New 'Agentjacking' Attack Technique Hijacks AI Coding Agents via Sentry Error Events
Tenet Security researchers have disclosed 'agentjacking,' a novel attack that exploits AI coding agents' trust in Sentry error data to execute arbitrary code on developer machines.

Tenet Security researchers have disclosed a new class of attack called 'agentjacking' that targets AI coding agents by exploiting their implicit trust in data from the Sentry application performance monitoring tool. The technique allows attackers to inject malicious commands into Sentry error events, which AI agents then read and execute as if they were legitimate remediation guidance. This poses a significant risk to developers and organizations relying on AI-assisted coding tools, as it could lead to unauthorized code execution and supply-chain compromises.
The attack works by exploiting Sentry's Data Source Name (DSN), a public, write-only credential that Sentry documents as safe to embed in frontend JavaScript.
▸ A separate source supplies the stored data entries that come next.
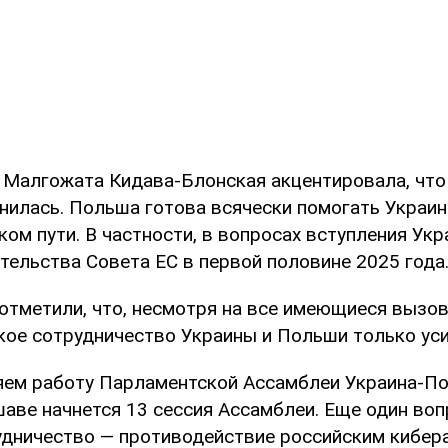
 Малгожата Кидава-Блонская акцентировала, что
нилась. Польша готова всячески помогать Украин
ом пути. В частности, в вопросах вступления Укр
тельства Совета ЕС в первой половине 2025 года
отметили, что, несмотря на все имеющиеся вызов
ое сотрудничество Украины и Польши только уси
ем работу Парламентской Ассамблеи Украина-По
аве начнется 13 сессия Ассамблеи. Еще один воп
удничество — противодействие российским кибер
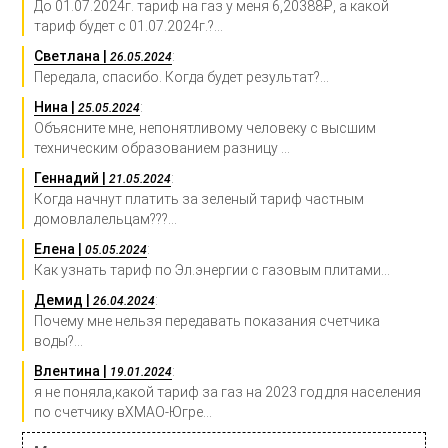
До 01.07.2024г. тариф на газ у меня 6,20388₽, а какой
тариф будет с 01.07.2024г.?...
Светлана |
:
26.05.2024
Передала, спасибо. Когда будет результат?...
Нина |
:
25.05.2024
Объясните мне, непонятливому человеку с высшим
техническим образованием разницу ...
Геннадий |
:
21.05.2024
Когда начнут платить за зеленый тариф частным
домовлалельцам???...
Елена |
:
05.05.2024
Как узнать тариф по Эл.энергии с газовым плитами...
Демид |
:
26.04.2024
Почему мне нельзя передавать показания счетчика
воды?...
Влентина |
:
19.01.2024
я не поняла,какой тариф за газ на 2023 год для населения
по счетчику вХМАО-Югре...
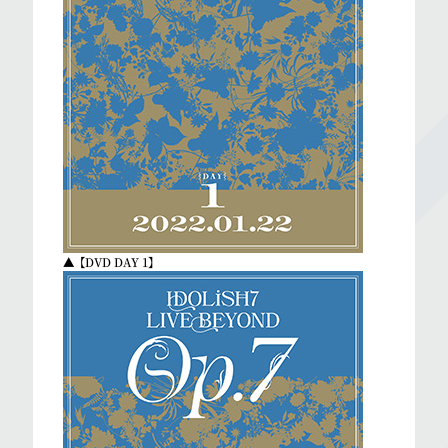
▲【DVD DAY 1】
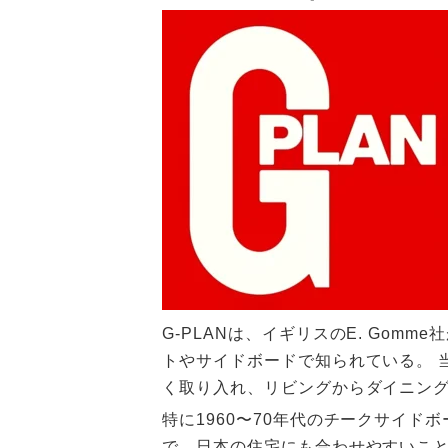
G-PLANは、イギリスのE. Go
トやサイドボードで知られている。 
く取り入れ、リビングからダイニング
特に1960〜70年代のチークサイ
で、日本の住宅にも合わせやすいこと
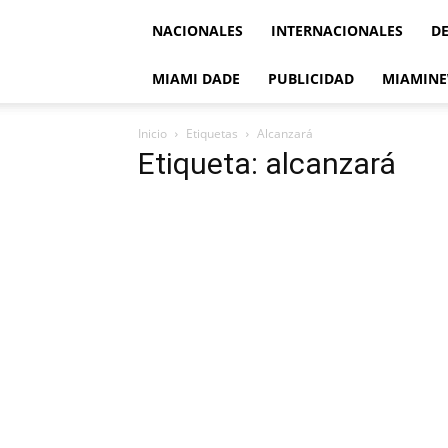
NACIONALES
INTERNACIONALES
D
MIAMI DADE
PUBLICIDAD
MIAMINE
Inicio
Etiquetas
Alcanzará
Etiqueta: alcanzará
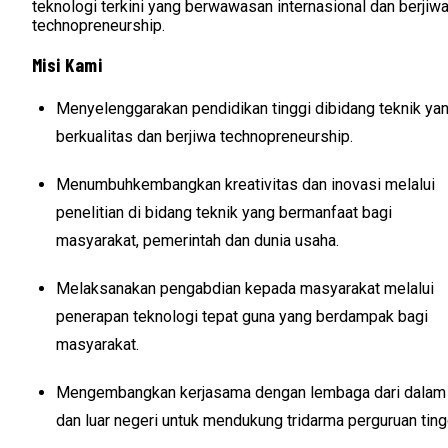
teknologi terkini yang berwawasan internasional dan berjiw
technopreneurship.
Misi Kami
Menyelenggarakan pendidikan tinggi dibidang teknik ya
berkualitas dan berjiwa technopreneurship.
Menumbuhkembangkan kreativitas dan inovasi melalui
penelitian di bidang teknik yang bermanfaat bagi
masyarakat, pemerintah dan dunia usaha.
Melaksanakan pengabdian kepada masyarakat melalui
penerapan teknologi tepat guna yang berdampak bagi
masyarakat.
Mengembangkan kerjasama dengan lembaga dari dalam
dan luar negeri untuk mendukung tridarma perguruan ting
An attacker can find a target's Sentry DSN and send a malicious error event to Sentry's ingest endpoint via a simple POST request, requiring no authentication beyond the DSN. The injected event contains carefully formatted markdown in the message field and context key names, which, when returned to an AI agent via the Sentry MCP server, is rendered as structured content visually identical to Sentry's own system template.
When a developer asks their AI coding agent to 'fix unresolved Sentry issues' or similar, the agent queries Sentry via MCP and receives the malicious event. Unable to distinguish it from legitimate guidance, the agent executes the code with the developer's full privileges. Tenet Security explained that 'the danger lies in this implicit trust. When an AI agent queries Sentry for unresolved errors, it receives the response and acts on it – just as a developer would. But unlike a developer, the agent cannot verify whether an error event was generated by a real application crash or injected by an attacker.'
The researchers tested their theory by confirming exploitability against over 100 real-world targets, achieving an 85% success rate across the most popular agents on the market, including Claude Code, Cursor, and Codex. They also found at least 2,388 organizations exposed with valid injectable DSNs. A single malicious instruction could be crafted to steal CI/CD pipeline credentials, access private source code repositories, compromise cloud infrastructure, and establish persistent access.
The attack bypasses existing security tools like EDR and web app firewalls because there is nothing malicious to detect. Agents executed the payload even when prompted to ignore untrusted data. Tenet noted that agentjacking is particularly dangerous because no phishing is required, and Sentry's DSN is intentionally public and embedded in frontend JavaScript. Once a payload is crafted, it could be injected into thousands of projects simultaneously.
'While AI coding agents are transforming software development, their implicit trust in MCP tool responses creates a critical new attack surface,' the report concluded. 'The convenience of an AI assistant connected to your observability platform comes with the risk of that assistant being weaponized against you.' Tenet urged security leaders to evaluate which tools their AI agents connect to, whether those tools return untrusted data, and what controls exist to prevent injected data from triggering code execution.
This disclosure follows a series of recent findings highlighting the security risks of AI coding agents, including vulnerabilities in Anthropic's Claude Code GitHub Action and the Cline Kanban flaw that allowed websites to hijack AI coding agents. The agentjacking technique underscores the growing need for security measures that address the unique attack surface introduced by AI agents' ability to autonomously interact with external tools and data sources.